South Africa’s parliament has decided to postpone a debate and a motion of no confidence in President Jacob Zuma, officials said. The decision on Wednesday followed a request by the opposition Democratic Alliance (DA) for postponing the motion pending conclusion of the Constitutional Court application by the United Democratic Movement (UDM), Parliament spokesperson Moloto Mothapo said.
The motion was originally scheduled for April 18, as requested by DA leader Mmusi Maimane, Xinhua news agency reported.

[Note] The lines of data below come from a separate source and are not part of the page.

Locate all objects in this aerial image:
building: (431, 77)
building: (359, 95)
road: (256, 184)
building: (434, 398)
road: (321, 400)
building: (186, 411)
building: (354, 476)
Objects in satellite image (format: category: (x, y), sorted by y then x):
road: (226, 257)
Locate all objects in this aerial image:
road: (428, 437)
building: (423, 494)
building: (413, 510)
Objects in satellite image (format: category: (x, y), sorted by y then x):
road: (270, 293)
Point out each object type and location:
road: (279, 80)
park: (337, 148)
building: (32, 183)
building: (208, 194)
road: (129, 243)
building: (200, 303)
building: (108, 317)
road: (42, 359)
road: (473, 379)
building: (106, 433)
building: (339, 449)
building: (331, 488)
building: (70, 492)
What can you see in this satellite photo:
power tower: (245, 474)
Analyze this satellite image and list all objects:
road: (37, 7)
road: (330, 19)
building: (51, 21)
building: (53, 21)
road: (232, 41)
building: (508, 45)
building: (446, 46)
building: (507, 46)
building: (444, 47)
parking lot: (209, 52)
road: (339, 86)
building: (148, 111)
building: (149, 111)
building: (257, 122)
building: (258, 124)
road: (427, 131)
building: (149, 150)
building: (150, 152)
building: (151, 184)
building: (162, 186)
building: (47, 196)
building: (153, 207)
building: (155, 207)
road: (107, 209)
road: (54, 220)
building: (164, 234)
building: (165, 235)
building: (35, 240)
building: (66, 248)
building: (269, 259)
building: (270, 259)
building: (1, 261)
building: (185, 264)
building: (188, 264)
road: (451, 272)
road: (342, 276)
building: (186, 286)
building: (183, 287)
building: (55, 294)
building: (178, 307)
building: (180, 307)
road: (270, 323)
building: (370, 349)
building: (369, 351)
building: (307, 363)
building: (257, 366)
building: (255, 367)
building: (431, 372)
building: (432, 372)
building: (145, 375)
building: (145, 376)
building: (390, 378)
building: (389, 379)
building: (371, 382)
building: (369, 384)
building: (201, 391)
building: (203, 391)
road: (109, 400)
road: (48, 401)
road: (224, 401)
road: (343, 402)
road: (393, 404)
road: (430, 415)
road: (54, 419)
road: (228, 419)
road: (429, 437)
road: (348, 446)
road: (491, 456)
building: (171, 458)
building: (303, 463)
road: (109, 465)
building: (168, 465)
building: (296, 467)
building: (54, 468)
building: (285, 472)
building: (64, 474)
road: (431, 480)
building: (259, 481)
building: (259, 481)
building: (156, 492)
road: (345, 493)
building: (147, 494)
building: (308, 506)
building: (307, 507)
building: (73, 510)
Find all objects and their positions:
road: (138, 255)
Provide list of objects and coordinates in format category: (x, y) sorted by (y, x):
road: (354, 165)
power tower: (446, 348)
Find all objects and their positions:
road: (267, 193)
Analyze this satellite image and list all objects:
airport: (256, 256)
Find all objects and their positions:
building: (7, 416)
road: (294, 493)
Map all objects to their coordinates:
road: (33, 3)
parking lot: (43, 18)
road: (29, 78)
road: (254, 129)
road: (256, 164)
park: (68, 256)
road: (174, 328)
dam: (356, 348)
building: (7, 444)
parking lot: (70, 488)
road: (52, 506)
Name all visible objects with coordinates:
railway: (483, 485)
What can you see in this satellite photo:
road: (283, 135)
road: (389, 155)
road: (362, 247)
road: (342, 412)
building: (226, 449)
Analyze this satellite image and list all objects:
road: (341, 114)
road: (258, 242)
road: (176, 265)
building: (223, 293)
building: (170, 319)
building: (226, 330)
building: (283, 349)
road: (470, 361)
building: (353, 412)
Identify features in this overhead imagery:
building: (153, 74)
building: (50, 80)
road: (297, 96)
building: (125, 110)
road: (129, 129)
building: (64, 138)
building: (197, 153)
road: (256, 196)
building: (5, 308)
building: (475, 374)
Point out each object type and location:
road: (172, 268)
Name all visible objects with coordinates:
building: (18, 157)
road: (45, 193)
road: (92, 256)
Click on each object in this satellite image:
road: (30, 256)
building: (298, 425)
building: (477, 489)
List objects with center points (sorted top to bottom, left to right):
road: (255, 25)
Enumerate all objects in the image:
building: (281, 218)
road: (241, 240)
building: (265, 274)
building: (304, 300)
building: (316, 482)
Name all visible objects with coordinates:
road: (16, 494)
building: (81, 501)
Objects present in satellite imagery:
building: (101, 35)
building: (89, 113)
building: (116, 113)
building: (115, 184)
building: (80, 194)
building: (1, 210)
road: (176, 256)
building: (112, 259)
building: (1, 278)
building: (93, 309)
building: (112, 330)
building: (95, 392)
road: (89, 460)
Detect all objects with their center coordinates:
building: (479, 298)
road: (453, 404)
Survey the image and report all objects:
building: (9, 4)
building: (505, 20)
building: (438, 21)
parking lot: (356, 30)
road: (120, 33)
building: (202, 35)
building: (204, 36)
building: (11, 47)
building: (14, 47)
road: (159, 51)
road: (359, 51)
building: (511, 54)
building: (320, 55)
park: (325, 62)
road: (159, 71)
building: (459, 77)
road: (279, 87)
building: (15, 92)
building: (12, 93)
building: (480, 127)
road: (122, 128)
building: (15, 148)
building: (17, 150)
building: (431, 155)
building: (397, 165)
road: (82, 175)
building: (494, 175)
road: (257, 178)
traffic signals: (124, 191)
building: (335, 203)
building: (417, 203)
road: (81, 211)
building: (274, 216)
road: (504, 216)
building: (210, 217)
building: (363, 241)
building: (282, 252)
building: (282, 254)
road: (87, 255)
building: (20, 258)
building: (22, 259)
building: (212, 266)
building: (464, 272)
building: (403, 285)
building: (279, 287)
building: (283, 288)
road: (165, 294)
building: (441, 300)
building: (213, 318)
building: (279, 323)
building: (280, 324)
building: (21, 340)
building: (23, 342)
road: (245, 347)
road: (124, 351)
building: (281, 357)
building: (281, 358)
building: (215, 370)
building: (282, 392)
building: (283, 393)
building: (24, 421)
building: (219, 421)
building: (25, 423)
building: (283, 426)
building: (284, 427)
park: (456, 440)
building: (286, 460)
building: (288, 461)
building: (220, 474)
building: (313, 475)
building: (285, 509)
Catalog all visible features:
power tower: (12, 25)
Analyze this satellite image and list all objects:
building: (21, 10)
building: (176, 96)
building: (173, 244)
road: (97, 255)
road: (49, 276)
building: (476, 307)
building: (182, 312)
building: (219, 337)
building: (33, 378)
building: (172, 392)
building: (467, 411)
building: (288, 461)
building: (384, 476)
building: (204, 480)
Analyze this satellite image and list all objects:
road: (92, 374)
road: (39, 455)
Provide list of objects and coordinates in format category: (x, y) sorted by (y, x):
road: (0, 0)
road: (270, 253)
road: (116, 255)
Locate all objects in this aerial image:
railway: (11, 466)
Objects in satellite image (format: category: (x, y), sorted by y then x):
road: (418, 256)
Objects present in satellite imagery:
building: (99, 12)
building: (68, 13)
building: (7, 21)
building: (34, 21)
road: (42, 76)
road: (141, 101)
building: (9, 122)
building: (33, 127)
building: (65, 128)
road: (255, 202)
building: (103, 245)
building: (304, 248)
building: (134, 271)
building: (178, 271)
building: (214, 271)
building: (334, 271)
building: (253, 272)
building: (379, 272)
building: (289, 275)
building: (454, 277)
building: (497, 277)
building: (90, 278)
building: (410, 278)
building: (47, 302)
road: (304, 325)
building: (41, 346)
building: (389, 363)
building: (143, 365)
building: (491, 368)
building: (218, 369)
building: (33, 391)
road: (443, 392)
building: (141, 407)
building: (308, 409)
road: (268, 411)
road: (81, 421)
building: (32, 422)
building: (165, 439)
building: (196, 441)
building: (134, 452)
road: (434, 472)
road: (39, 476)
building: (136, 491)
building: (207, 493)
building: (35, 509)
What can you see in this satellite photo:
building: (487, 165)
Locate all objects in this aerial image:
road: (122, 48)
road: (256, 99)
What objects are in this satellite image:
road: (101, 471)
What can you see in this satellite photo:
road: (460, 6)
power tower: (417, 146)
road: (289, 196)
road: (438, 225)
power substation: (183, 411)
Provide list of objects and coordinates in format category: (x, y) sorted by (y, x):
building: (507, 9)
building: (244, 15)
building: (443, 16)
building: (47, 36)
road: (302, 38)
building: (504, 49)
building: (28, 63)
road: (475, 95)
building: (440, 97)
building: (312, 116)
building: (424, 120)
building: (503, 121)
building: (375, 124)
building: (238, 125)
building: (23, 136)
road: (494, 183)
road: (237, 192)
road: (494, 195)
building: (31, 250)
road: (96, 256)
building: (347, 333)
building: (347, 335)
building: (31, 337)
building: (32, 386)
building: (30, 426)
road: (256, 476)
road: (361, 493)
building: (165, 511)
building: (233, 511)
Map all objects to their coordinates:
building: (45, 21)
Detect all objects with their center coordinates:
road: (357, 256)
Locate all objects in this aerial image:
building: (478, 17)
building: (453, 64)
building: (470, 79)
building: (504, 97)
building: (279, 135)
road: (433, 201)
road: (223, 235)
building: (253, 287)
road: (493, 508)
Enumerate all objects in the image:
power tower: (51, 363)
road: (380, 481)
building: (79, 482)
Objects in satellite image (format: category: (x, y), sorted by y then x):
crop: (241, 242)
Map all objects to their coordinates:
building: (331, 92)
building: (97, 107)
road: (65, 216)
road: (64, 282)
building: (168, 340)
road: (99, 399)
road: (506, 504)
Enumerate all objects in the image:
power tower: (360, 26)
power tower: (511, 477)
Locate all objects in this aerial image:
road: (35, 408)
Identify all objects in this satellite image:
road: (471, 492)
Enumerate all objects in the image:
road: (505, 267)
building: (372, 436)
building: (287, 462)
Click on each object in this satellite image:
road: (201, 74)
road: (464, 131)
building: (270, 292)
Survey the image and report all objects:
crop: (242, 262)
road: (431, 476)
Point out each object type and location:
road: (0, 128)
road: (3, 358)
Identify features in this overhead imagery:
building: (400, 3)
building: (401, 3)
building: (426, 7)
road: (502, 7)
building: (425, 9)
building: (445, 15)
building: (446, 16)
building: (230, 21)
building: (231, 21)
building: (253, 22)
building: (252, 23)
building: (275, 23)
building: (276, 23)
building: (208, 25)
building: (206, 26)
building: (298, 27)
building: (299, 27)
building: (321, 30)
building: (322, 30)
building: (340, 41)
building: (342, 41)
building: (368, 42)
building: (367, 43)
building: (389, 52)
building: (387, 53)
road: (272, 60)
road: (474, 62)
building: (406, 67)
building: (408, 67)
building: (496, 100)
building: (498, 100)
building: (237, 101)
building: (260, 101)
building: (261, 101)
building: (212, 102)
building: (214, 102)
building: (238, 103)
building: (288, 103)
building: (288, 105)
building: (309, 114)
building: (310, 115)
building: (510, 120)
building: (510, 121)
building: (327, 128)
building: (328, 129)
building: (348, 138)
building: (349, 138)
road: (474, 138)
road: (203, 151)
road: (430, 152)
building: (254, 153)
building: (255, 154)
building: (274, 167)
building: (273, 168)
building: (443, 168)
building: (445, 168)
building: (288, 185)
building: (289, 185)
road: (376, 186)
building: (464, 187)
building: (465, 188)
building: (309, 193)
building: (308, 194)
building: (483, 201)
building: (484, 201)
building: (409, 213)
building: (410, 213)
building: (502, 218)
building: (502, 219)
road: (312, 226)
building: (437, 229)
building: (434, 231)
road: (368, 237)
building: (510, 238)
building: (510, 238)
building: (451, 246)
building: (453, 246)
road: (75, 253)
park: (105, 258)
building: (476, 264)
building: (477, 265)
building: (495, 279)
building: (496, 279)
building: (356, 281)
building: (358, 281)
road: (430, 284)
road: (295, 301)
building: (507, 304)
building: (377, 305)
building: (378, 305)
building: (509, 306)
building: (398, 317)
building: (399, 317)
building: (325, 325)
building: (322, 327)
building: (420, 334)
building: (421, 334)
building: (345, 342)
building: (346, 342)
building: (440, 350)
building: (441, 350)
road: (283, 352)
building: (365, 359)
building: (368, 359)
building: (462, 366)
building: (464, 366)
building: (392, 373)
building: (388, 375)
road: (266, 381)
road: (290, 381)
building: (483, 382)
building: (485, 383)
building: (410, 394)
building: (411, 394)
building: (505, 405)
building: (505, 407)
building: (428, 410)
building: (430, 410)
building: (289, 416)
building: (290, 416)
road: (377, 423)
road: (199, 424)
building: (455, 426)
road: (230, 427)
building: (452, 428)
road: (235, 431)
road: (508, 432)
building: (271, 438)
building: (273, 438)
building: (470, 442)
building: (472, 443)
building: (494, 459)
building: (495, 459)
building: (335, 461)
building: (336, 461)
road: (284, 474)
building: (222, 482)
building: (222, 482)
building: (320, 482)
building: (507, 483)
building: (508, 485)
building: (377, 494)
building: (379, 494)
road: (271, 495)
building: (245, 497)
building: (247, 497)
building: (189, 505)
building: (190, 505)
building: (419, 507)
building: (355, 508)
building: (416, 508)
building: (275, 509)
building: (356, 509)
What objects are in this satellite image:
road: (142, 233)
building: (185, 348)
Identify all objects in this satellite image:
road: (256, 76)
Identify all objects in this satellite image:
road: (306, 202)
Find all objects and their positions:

But the UDM approached the Constitutional Court (ConCourt) on Monday, asking for an order to vote on the motion of no confidence conducted through a secret ballot.
The ConCourt on Tuesday granted the UDM access to argue its application for a secret ballot when a motion of no confidence in Zuma is conducted. While agreeing to the postponement, South African Parliament Speaker Baleka Mbete did not say when the debate would be conducted, according to Mothapo.
The DA submitted the motion in the hope of ousting Zuma, who has been criticised for re-shuffling the cabinet on March 31, with the sacking of Finance Minister Pravin Gordhan and nine other ministers. The move has prompted international rating agencies Standard and Poor’s and Fitch to downgrade the country’s credit rating to junk status.
For a vote of no confidence motion to be successful, it requires 201 of the 400 National Assembly MPs to vote in favour. If the motion is successful, then the president, his deputy, cabinet ministers and all their deputies must resign as provided for in section 102 of the Constitution. In 2016, Zuma survived two no confidence motions(THE INDIAN EXPRESS,2017).